Imagine you have a monitor that's set to 144Hz. If the game is capable of rendering at 120Hz, assuming you don't turn v-sync off, you will not be getting 120 frames per second on the monitor. It'll actually be limited to 144/2, 72Hz. And if it can't hit 72FPS reliably, then... yeah. Free/Gsync entirely eliminates that.
But it does cost quite a bit more. While the modules themselves aren't super expensive, you'll only find them in mid to high-end monitors.

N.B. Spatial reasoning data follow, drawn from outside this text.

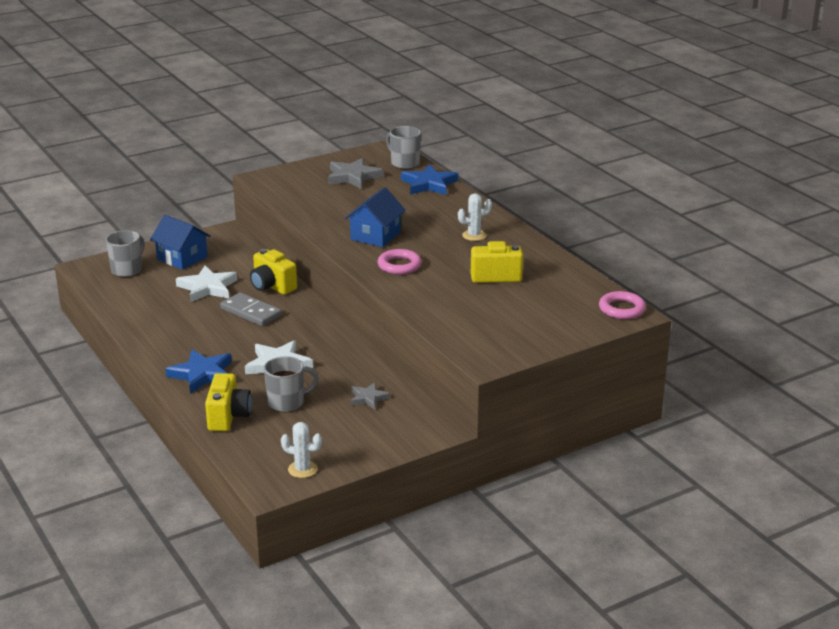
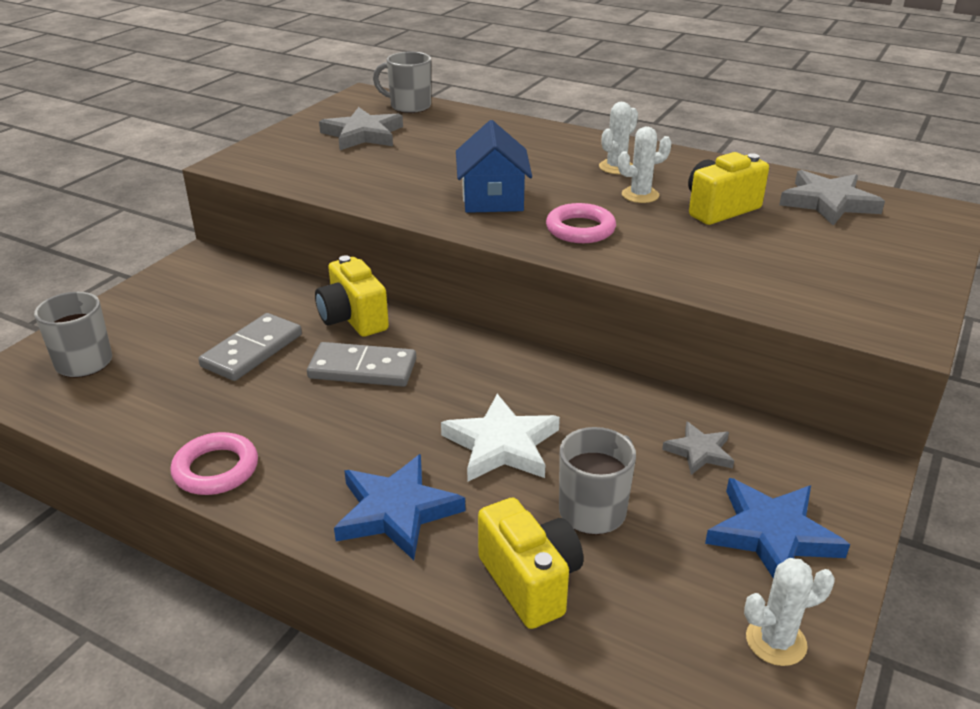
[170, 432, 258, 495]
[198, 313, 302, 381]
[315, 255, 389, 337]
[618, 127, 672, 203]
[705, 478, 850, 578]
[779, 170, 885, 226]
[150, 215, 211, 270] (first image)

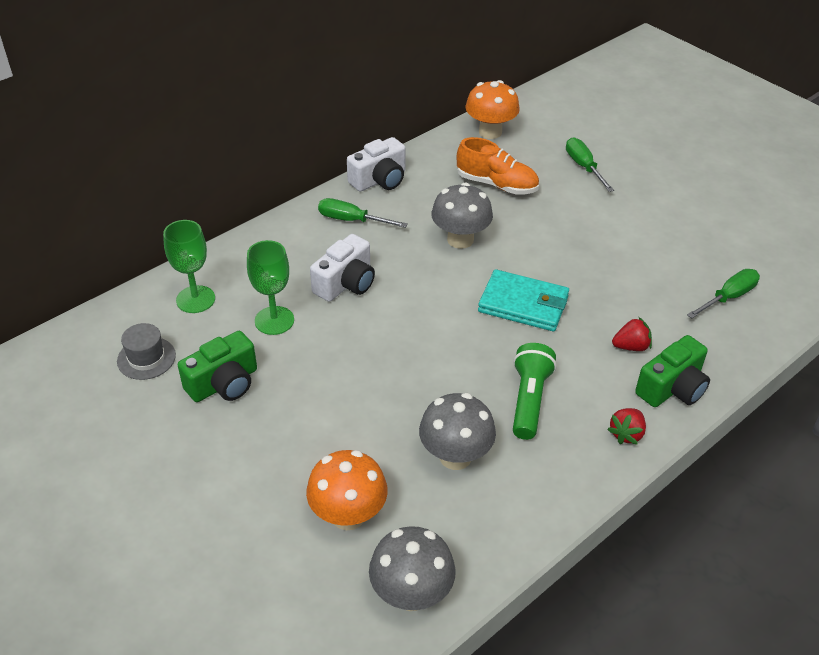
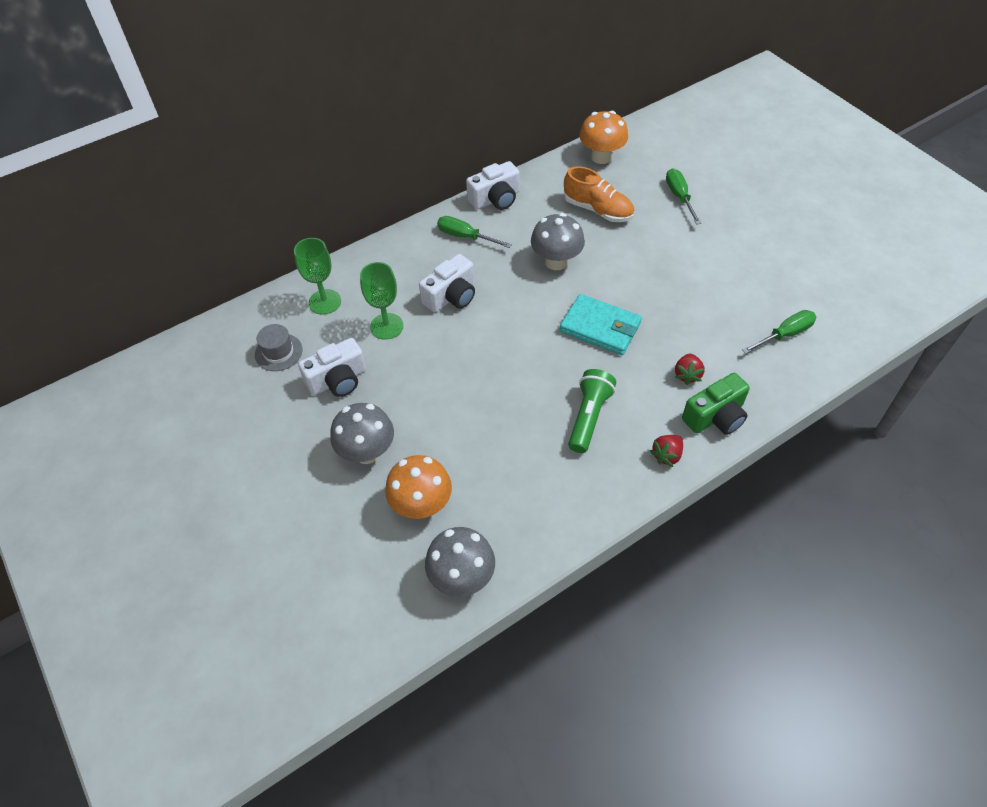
[298, 338, 366, 397]
[330, 403, 394, 464]
[675, 354, 704, 385]

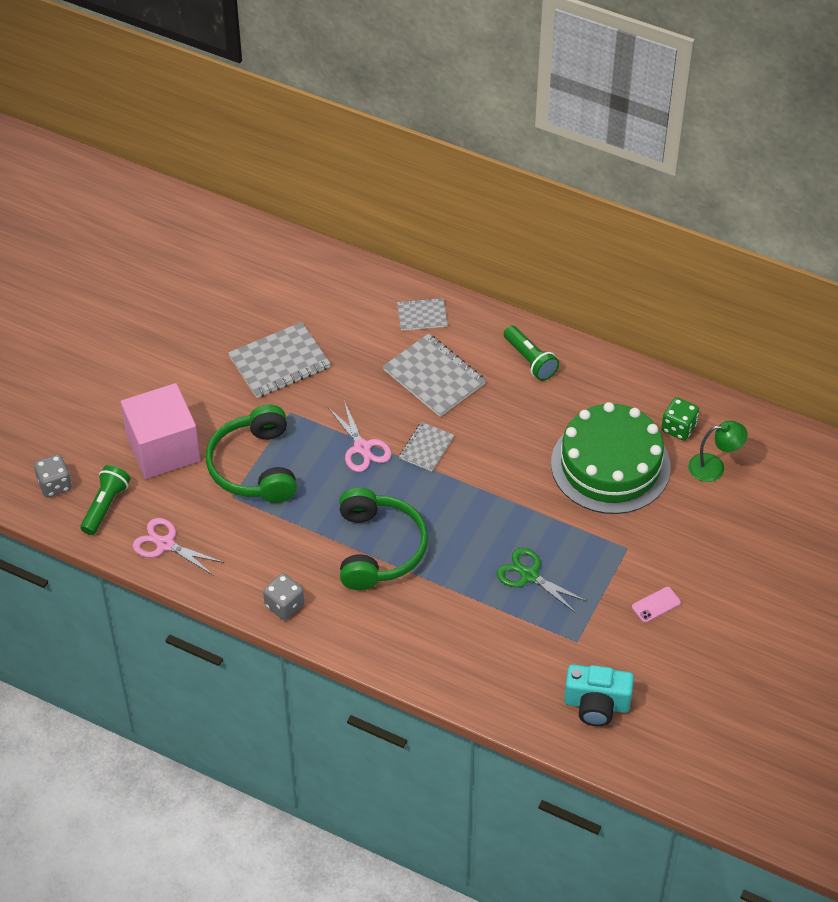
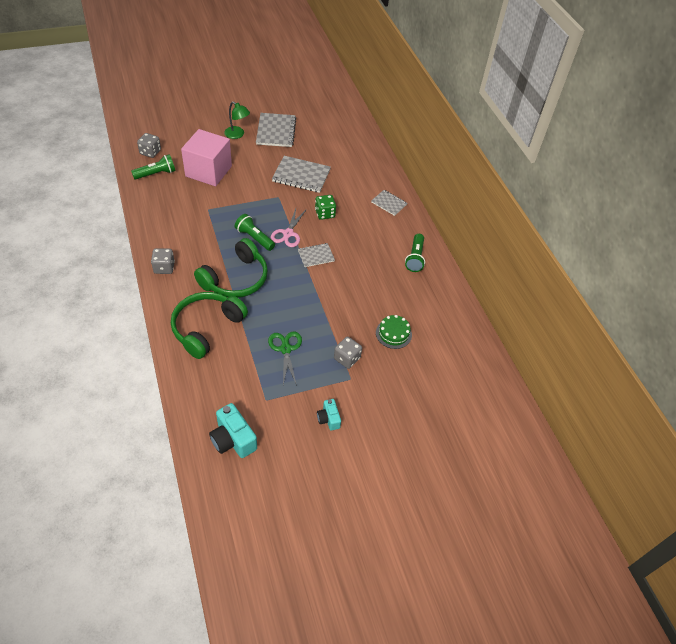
[171, 292, 248, 359]
[224, 101, 250, 139]
[235, 214, 275, 251]
[256, 113, 296, 147]
[315, 195, 336, 220]
[317, 399, 341, 431]
[334, 337, 362, 369]
[376, 315, 412, 349]
[133, 518, 224, 576] (first image)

*: But not the older versions of g-sync, because those modules have a constantly running fan on them... it got annoying in a hurry. Yes, that's 'constantly' as 'even during standby', in the case of mine. Augh.
= = =
One final concern. If you have any thoughts of running Stable Diffusion, you
need an nvidia GPU.
Oh, and on the subject GPUs. While a low-end GPU can certainly drive 1080p — it requires somewhere between 1/2 and 1/4 the GPU horsepower of 4k — this is only true if the GPU still has enough VRAM to load the game assets in. Games scale to available VRAM, but only so far, and the moment it doesn't all fit in at once, your performance will drop off a cliff.
GPUs can swap textures out to main memory, but that's pretty much like main memory swapping to disk. In severe cases, your framerates can easily drop by 90%.
GPU memory has been rapidly increasing over the last couple of years, so while 3 GB was okay a few years ago, today it's woefully inadequate. 6GB will work in most cases... today. But I honestly wouldn't buy a GPU today with less than 12.
Fortunately there's a 12GB RTX 3060 model, so you have options.